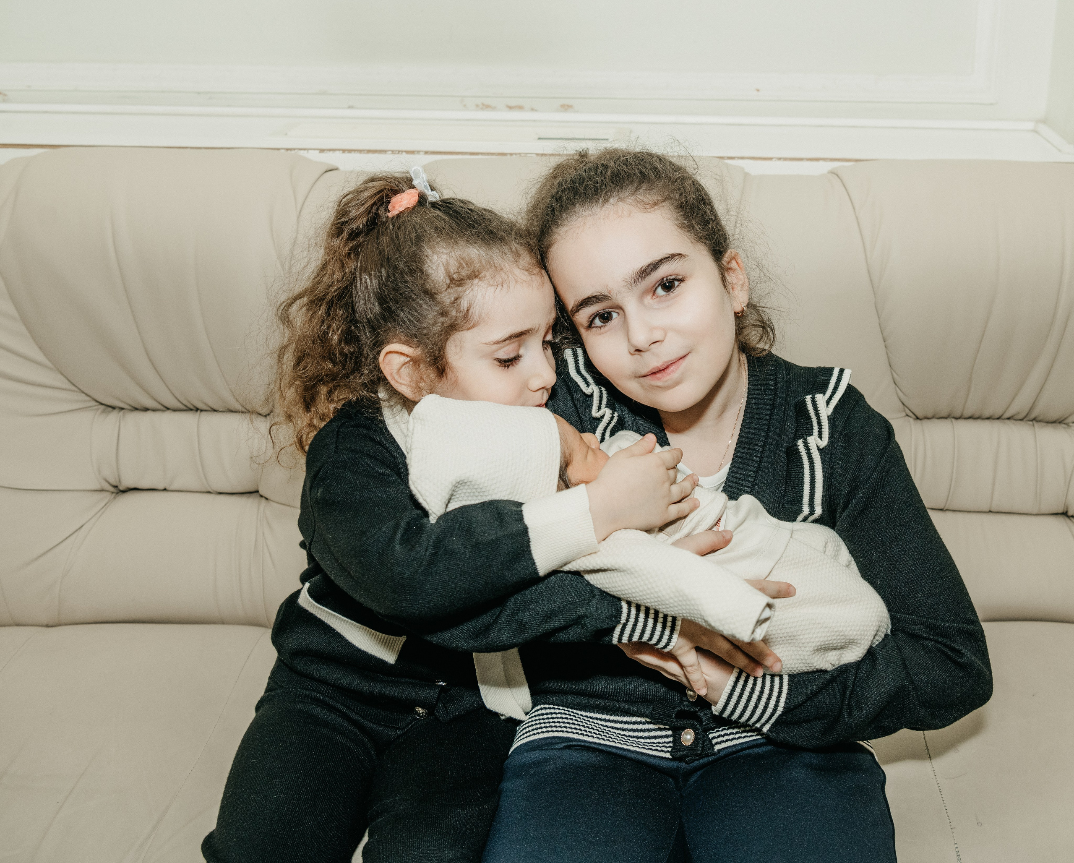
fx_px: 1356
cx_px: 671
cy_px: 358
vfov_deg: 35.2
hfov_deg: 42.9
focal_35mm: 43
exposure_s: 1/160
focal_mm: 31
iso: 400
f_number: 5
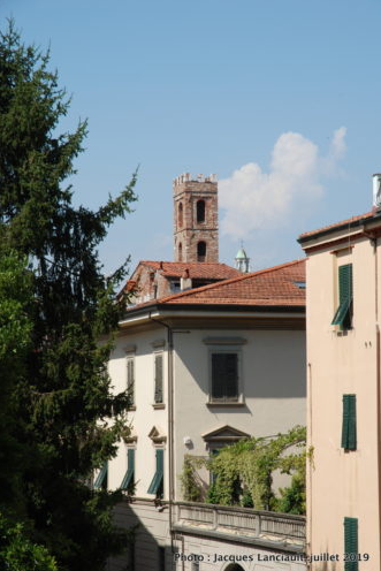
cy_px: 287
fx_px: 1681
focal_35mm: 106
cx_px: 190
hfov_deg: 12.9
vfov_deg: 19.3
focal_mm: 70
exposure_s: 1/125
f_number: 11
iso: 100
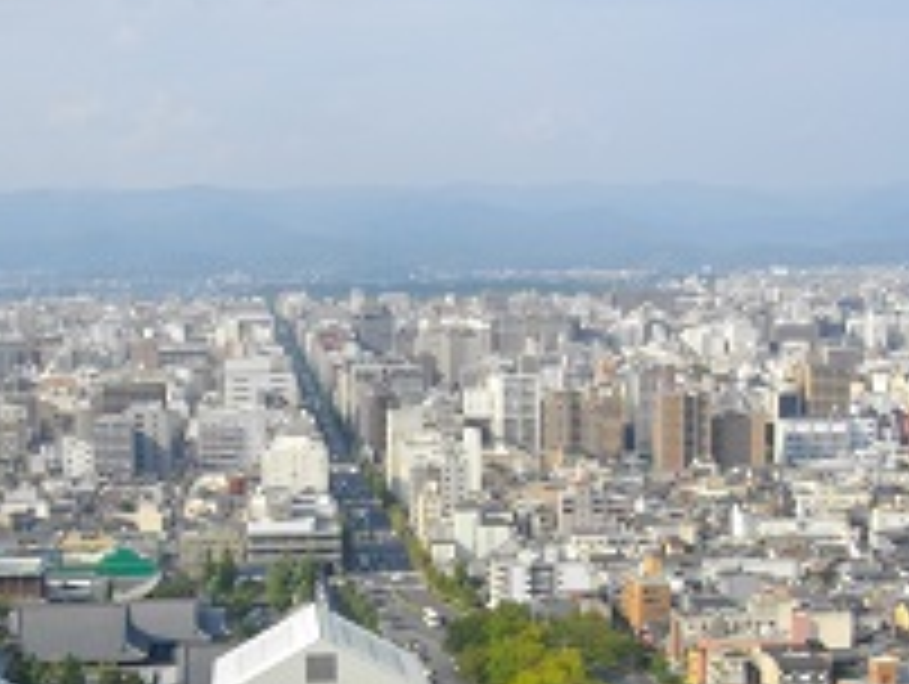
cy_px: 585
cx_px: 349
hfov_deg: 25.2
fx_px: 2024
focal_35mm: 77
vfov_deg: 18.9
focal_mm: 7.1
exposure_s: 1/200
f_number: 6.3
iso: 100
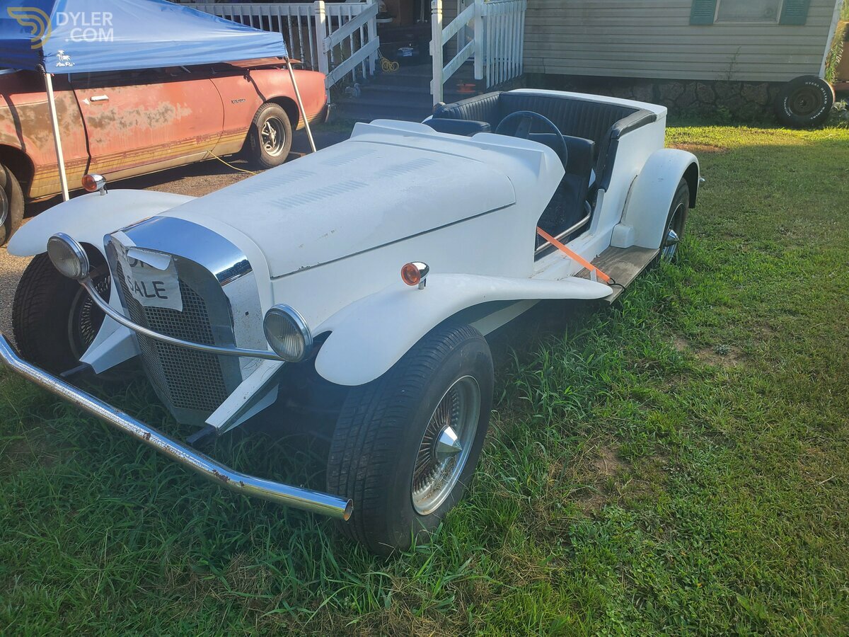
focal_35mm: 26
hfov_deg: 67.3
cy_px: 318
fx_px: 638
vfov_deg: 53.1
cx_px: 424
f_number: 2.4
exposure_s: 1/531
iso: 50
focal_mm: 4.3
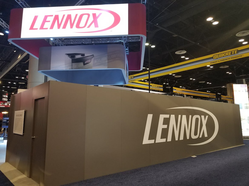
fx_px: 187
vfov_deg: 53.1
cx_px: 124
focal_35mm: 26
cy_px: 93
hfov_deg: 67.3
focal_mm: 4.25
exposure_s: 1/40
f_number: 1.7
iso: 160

* * * * *

### Task to complete:
Retype all the data exactly; skip the pictures.

### Your solution:
fx_px: 1356
cx_px: 671
cy_px: 358
vfov_deg: 35.2
hfov_deg: 42.9
focal_35mm: 43
exposure_s: 1/160
focal_mm: 31
iso: 400
f_number: 5
cy_px: 287
fx_px: 1681
focal_35mm: 106
cx_px: 190
hfov_deg: 12.9
vfov_deg: 19.3
focal_mm: 70
exposure_s: 1/125
f_number: 11
iso: 100
cy_px: 585
cx_px: 349
hfov_deg: 25.2
fx_px: 2024
focal_35mm: 77
vfov_deg: 18.9
focal_mm: 7.1
exposure_s: 1/200
f_number: 6.3
iso: 100
focal_35mm: 26
hfov_deg: 67.3
cy_px: 318
fx_px: 638
vfov_deg: 53.1
cx_px: 424
f_number: 2.4
exposure_s: 1/531
iso: 50
focal_mm: 4.3
fx_px: 187
vfov_deg: 53.1
cx_px: 124
focal_35mm: 26
cy_px: 93
hfov_deg: 67.3
focal_mm: 4.25
exposure_s: 1/40
f_number: 1.7
iso: 160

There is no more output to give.